Krenzel digs a loose-leaf notebook out from under the counter, opens it and poises his wooden pencil. “What’s your name, address and date of birth, John?”

“Pius, you’ve known me for a hundred years.”

“Can’t help it, John, The government with that new gun law says I gotta write this all down. And I have to check your driver’s license or Social Security card, too.”

Wiest shows him a driver’s license, pays and leaves, shaking his head.

“Everything is just so complex, “ Krenzel says. “So much paper work. Every time I sell a box of shells, it takes five minutes of paper work.”

He continues, “You know we used to stay open until the bar closed at midnight and they’d come and get their supplies. Now it’s about 8:30 to 5:30. There’s nothing after that.

“And we used to buy eggs and cream, too. That was a job, candling all those eggs.”

He sells no fresh meat now except ground beef. “The meat companies used to stop here and get orders and deliver. But it doesn’t pay anymore. Now I have to drive into Harvey to get my meat.”

Krenzel has tried to sell the store, found no takers. His only out is to sell the stock.

Have Selz people been buying in Harvey? Krenzel smiles, “Oh, yes. But they’ve been good to me and loyal. Maybe if I was 20 years younger…”

As happens to all small-town grocers. Krenzel’s legs are giving out. That comes from 21 years of standing behind a counter and sweeping out and oiling the wooden floor and bending and lifting to stock the shelves.

A small boy, Randy Richter, 5 wanders in. “Hi, I hear you’re selling the store.”

Mrs. Kline smiles, “That’s right. You want to buy it?”

Randy ponders. “Well, I guess not.”

Business is slow and sporadic during the morning. Around noon there’s a pretty good flurry and Krenzel says it that way, “Pretty good flurry.”

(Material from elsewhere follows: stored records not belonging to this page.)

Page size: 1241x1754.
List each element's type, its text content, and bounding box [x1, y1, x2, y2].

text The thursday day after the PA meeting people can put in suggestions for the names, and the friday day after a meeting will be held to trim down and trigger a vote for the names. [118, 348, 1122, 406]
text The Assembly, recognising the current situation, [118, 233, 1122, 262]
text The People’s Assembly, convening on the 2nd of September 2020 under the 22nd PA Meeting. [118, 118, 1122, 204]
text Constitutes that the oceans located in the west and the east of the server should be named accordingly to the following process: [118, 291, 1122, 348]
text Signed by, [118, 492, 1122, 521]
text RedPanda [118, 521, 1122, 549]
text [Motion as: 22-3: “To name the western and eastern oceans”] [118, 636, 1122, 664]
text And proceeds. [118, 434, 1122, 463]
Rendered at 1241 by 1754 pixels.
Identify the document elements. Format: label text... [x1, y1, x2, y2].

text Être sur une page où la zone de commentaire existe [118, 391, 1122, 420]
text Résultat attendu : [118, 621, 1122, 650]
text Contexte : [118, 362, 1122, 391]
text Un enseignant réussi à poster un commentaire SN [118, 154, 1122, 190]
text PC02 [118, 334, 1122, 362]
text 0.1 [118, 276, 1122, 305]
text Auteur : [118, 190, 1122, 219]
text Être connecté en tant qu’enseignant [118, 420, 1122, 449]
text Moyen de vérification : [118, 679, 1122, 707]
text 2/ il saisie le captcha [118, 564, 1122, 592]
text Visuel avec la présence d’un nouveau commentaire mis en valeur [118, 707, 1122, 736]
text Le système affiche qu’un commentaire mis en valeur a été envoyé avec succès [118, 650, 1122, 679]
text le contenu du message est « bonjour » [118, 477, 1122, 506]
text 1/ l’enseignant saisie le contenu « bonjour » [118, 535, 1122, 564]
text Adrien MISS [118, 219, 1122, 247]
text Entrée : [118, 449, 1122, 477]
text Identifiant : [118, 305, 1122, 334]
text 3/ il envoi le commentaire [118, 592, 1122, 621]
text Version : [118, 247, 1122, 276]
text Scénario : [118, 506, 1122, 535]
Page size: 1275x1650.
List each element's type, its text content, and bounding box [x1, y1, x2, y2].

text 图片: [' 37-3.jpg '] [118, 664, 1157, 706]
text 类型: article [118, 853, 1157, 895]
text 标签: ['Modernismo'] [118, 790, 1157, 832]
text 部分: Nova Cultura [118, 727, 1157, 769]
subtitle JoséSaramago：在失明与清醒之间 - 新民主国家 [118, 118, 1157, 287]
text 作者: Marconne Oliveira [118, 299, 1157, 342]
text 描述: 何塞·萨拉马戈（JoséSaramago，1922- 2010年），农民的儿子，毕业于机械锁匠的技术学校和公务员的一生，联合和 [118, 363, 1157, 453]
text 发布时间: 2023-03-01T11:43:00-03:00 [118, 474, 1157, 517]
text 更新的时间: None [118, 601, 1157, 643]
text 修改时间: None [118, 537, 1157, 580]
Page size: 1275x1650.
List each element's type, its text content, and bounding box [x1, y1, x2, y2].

Krenzel thinks he’ll be able to keep busy after the store closes – pumping some gas, being postmaster and selling some insurance.

”I just don’t know, “he says. “We’ll be staying here, temporarily anyway. Maybe as long as there’s a post office. I got 231 years in will get some retirement pay.

He is philosophical about closing the store. He accepts it as inevitable and he says, “Soon there will be no small businesses or no small farmers.”

Adam Richter, owner of the bar, walks in and pays his bill. He’s worried. “When Pius closes,” he says, “it’s bound to hurt. I’ll just have to wait and see. I know it will cut down on the traffic.”

TraffIc? It sounds like straw-grasping.

Outside, the noonday sun burns down. There are three cars and a truck on the main street. Two cars and the truck are parked in front of Adam Richter’s bar. There is one car in front of Pius Krenzel’s store.

In a couple weeks, that car will be parked in front of the bar – or gone to Harvey.